Ah, memories of Paris in the 90s: my wife leaning out a garden apartment window looking happy and beautiful, and me not knowing that with an autofocus camera you have to wait a moment for the optics to focus before rattling off that perfect shot.
The data just isn’t there, right? The edge-sharpening routines I’ve used have always come out looking weird (for these purposes).
Has anyone confronted a similar problem?
Thanks.
More or less you are right - the data isn’t there.
The best (and only thing) I have seen is:
Shows examples - which while impressive - still probably won’t be what you want
Unsharp Mask can improve mild focus errors.
Is the problem definitely focus, or could it be subject motion blur or camera shake? Those are harder to deal with.
You can do a better job of de-blurring if you know what caused the blurring. Out-of-focus will cause points in the image to be blurred into circles, while camera motion will cause blurring in the direction of motion, and not in the other direction. Those de-blurred examples are working with a single type of blur that extends over the whole image. You can see in the software screen-shot that they selected “Out of focus blur”, and a couple of parameters for that type of blurring (“radius” and “Smooth”).
Even if they didn’t initially know what caused the blurring, it could probably be determined from the image, or just by trial-and-error.
If your wife is moving, with different parts moving in different directions, you’d have to have a different de-blurring function in different parts of the image, possibly varying continuously across the image. That would much harder to do, both to determine the type of blurring at different points across the image, and to then remove it.
The Wiener filter was invented in the 1940’s. It, or one of several related filters, was used to produce the images in the linked-to article. I’ve never used such a thing but my job made me aware of them two decades ago. I’m afraid that losses to my memory (or wits in general) during those decades may have introduced errors or misconceptions in the following brief comments. :dubious: (Among the more complicated relatives of the Wiener filter is the Kálmán filter, but I knew little or nothing about it even two decades ago.)

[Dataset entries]
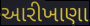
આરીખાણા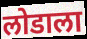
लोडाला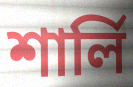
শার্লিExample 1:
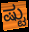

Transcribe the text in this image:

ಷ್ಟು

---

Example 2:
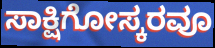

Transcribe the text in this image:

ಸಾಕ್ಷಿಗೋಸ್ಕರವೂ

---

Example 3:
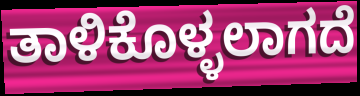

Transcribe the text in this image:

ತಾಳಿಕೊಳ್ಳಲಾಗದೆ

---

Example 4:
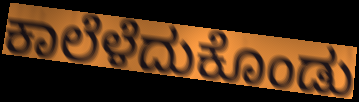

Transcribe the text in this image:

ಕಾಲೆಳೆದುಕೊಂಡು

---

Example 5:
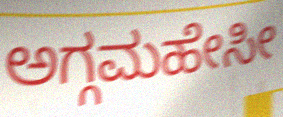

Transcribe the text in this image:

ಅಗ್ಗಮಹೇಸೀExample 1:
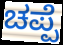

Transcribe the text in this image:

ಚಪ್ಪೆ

* * *

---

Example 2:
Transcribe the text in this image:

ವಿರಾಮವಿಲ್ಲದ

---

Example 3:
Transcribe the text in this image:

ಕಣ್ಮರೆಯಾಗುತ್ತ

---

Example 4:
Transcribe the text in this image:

--

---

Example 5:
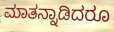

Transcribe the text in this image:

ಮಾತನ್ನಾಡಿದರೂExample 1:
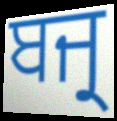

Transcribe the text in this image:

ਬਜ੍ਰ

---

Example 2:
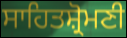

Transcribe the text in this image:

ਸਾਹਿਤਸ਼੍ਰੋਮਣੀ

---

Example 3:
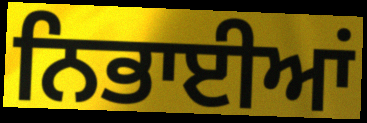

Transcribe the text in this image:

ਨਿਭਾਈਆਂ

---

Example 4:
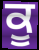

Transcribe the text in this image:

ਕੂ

=== What is asked ===
A - From the thread on fixing a blurry photo, set down the passage starting at "Ah, memories of" and ending at "data isn’t there.".
B - Translate this sentence from the thread on fixing a blurry photo into French: "Out-of-focus will cause points in the image to be blurred into circles, while camera motion will cause blurring in the direction of motion, and not in the other direction."

=== Answers for the tasks ===
A -
Ah, memories of Paris in the 90s: my wife leaning out a garden apartment window looking happy and beautiful, and me not knowing that with an autofocus camera you have to wait a moment for the optics to focus before rattling off that perfect shot.
The data just isn’t there, right? The edge-sharpening routines I’ve used have always come out looking weird (for these purposes).
Has anyone confronted a similar problem?
Thanks.
More or less you are right - the data isn’t there.

B - Un défaut de mise au point fera que les points de l'image seront flous en forme de cercles, tandis que le mouvement de l'appareil provoquera un flou dans la direction du mouvement, et pas dans l'autre direction.